Marinades for Better Meat

Marinades for Better Meat

Marinades that taste like a million bucks! 

Cheap meat cuts like blade steaks, chicken drumsticks, and chicken wings taste better with a delicious marinade, that doesn’t only imbue delicious flavour but helps break down tough meats and adds some vitamins, minerals and spices. 

Fajita Flavours

Fajita flavouring is beloved with tacos, fajitas (obviously), quesadillas or carbless alongside sliced onion and capsicum. If your family does Taco Tuesday, you’ll love this marinade. Chicken strips or wings are ideal for these fajita flavours.

Ingredients

  • 2 tablespoons of olive oil 
  • 2 cloves garlic, minced 
  • 1 tablespoon of lime zest 
  • 2 tablespoons of lime juice 
  • 1 teaspoon ground cumin, divided 
  • 1 teaspoon chili powder 
  • 1/2 teaspoon red pepper flakes 
  • Salt and pepper

Method
Combine all the ingredients in a plastic bag or bowl and submerge the chicken pieces. Marinate for at least thirty minutes or, ideally, four hours. This can be baked, grilled or fried. 

Teriyaki

Teriyaki chicken is a classic flavour that everyone loves. It tastes of reliable umami with a hint of fresh spice.

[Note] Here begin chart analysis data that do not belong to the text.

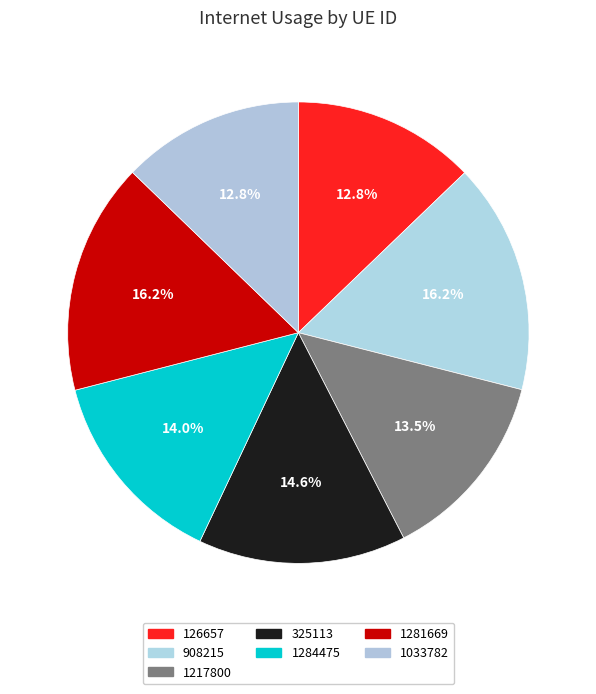

True or false: 325113 accounts for 5% of the total.

False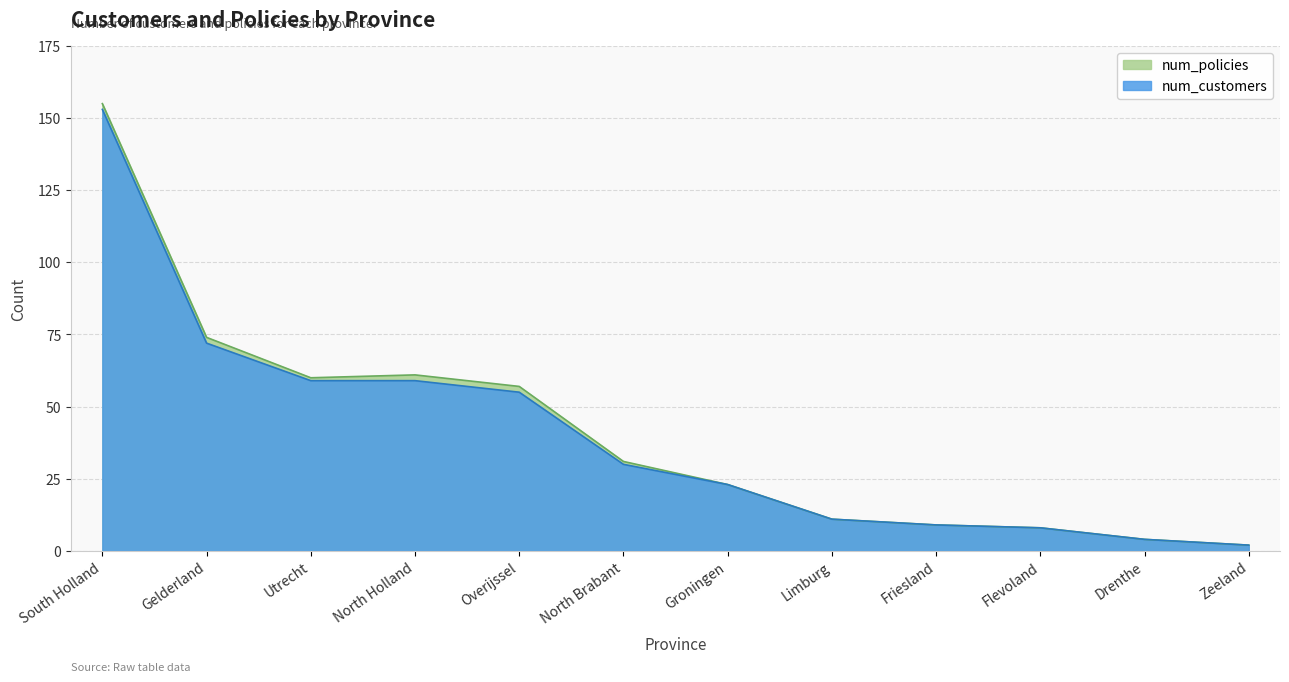

The num_policies series shows 2 at Drenthe. True or false?

False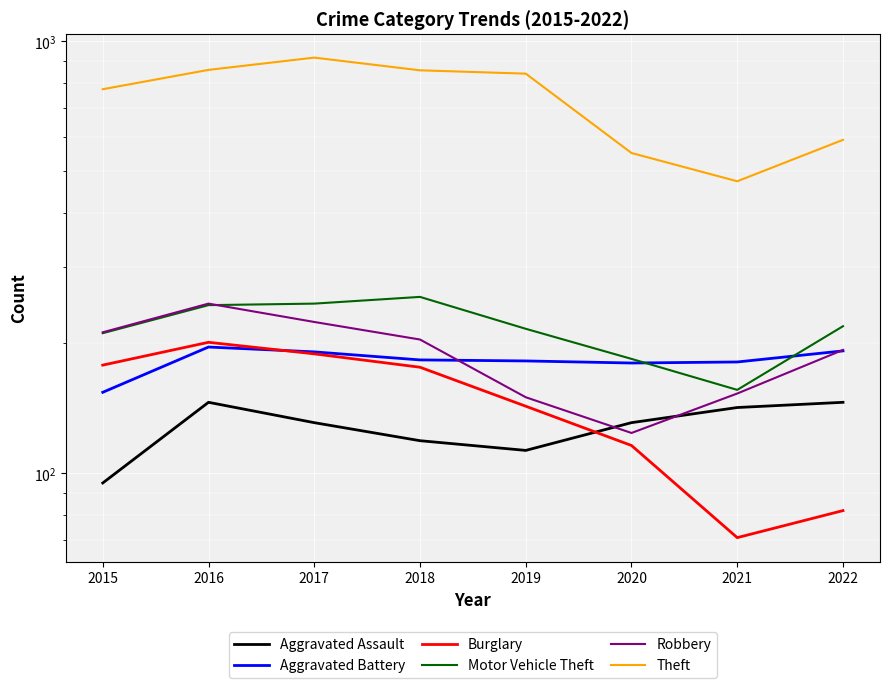

What is the difference between the Robbery values at 2019 and 2021?

3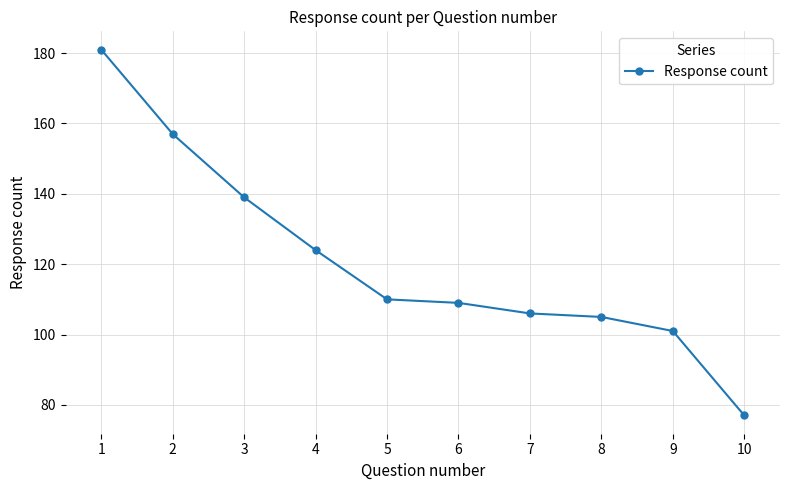

List the labels in order of value, largest first.

1, 2, 3, 4, 5, 6, 7, 8, 9, 10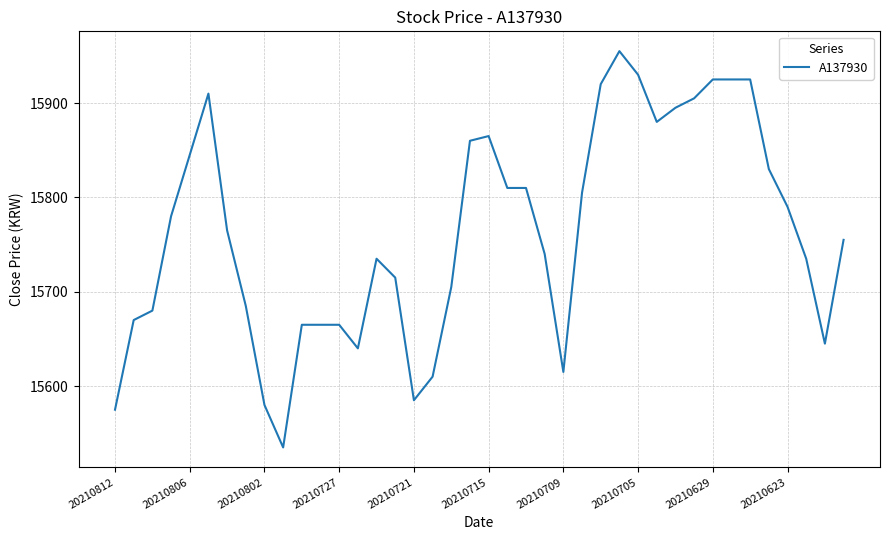

What is the difference between the maximum and minimum values?

420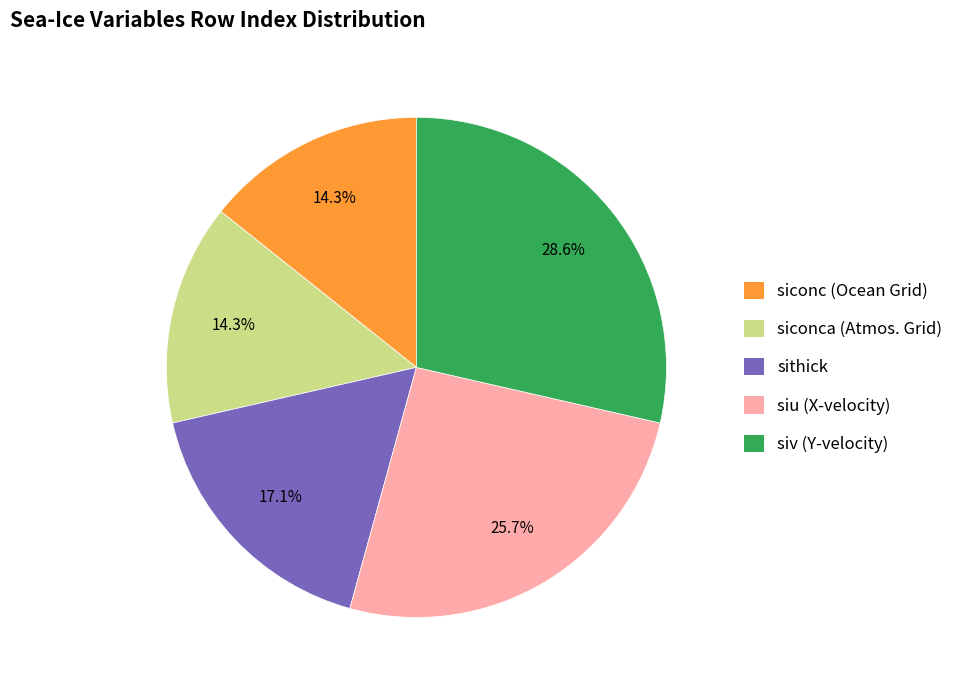

Do sithick and siconca (Atmos. Grid) together represent more than half of the pie?

No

Teriyaki works on any cut of meat including pork, chicken and beef, but especially chicken breasts and chicken drumsticks.

Ingredients

  • 3 cloves garlic, minced 
  • 1 tablespoon fresh ginger, grated (if you’re using ginger powder instead of fresh, halve the measurement) 
  • 2 tablespoons brown sugar 
  • 2 tablespoons honey, or maple syrup 
  • 1/2 cup soy sauce 
  • 2 tablespoons rice wine vinegar 
  • 2 tablespoons sesame oil
Method 
Combine marinade ingredients in a plastic bag and submerge chicken pieces. Marinate for at least thirty minutes or, ideally, two hours.  
Baked teriyaki will become sticky and caramalised, making it totally delicious.

Lovely Greek Lemon 

The flavours of this Greek lemon marinade are similar to the fresh flavours of summer fish. Its simple ingredients are huge on flavour and so easy to put together. Greek chicken is best as chicken thighs or chicken breasts, a larger vessel that can support the array of herbs and lemon and cook nicely on the grill, though it has its place with lamb and seafood. 

Ingredients

  • 1/3 cup olive oil 
  • 1 tablespoon lemon zest 
  • 1/3 cup fresh lemon juice 
  • 4 cloves garlic, minced  
  • 1 tablespoon dried oregano (if you want to include other herbs such as basil, thyme or rosemary, reduce each herb to ½ teaspoon) 
  • Salt and pepper

Method

Combine marinade ingredients in a plastic bag or bowl and submerge chicken pieces. Marinate for a minimum of forty minutes and maximum five hours, with the ideal being two hours. Lemon begins to break down the proteins in chicken and can make it tough, if left for too long. 
The chicken is then best grilled to retain the fresh flavours of the marinade. 

American BBQ  

This marinade is a bit more complicated but makes up for it in a big flavour way! You can use this for pretty much any chicken cut, beef or pork cuts. Anything you want! 

Ingredients

  • 2 tablespoons brown sugar
  •  2 large cloves cloves garlic, minced 
  •  Salt and pepper 
  •  3/4 cup tomato sauce or American ketchup 
  •  2 tablespoons white wine vinegar 
  •  2 tablespoons Worcestershire sauce 

 Method

Start by making a dry marinade, combining the brown sugar, garlic, and salt and pepper. If you want to make your marinade smooth, you can grind them all together in a food processor or a mortar and pestle. Put it in a bag and marinate overnight. When you’re ready to cook, sear the chicken until caramalised.
Then, combine the wet marinade and coat the chicken. Bake or grill until cooked and the marinade is sticky.